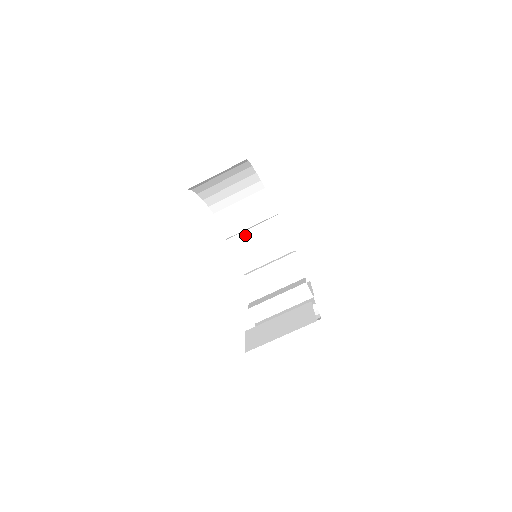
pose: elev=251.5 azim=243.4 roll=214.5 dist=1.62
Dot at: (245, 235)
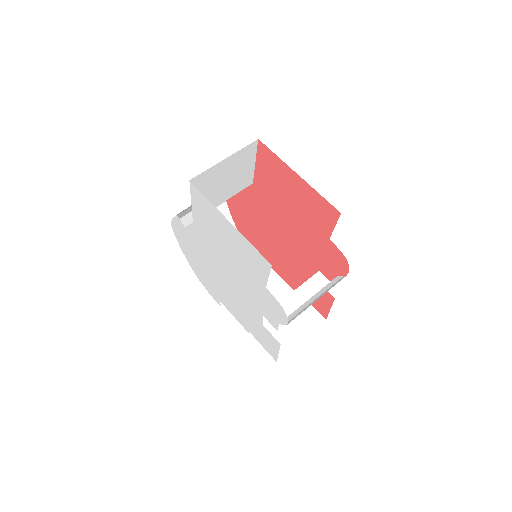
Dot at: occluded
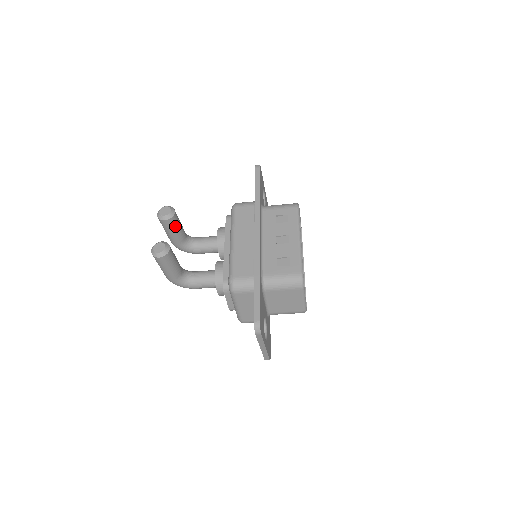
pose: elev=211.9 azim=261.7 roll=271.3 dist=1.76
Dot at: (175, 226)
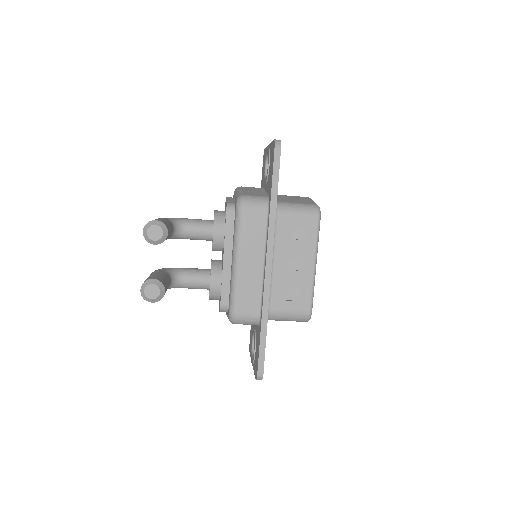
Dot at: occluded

What you are asked to do: Write the lines from the one containing "pose: elev=211.9 azim=261.7" through the end of the data, inclusive, as a JSON list of strings with one string per line. Leave out blank lines and any picture markers.

Result below:
[
  "pose: elev=211.9 azim=261.7 roll=271.3 dist=1.76",
  "Dot at: (175, 226)",
  "Dot at: occluded"
]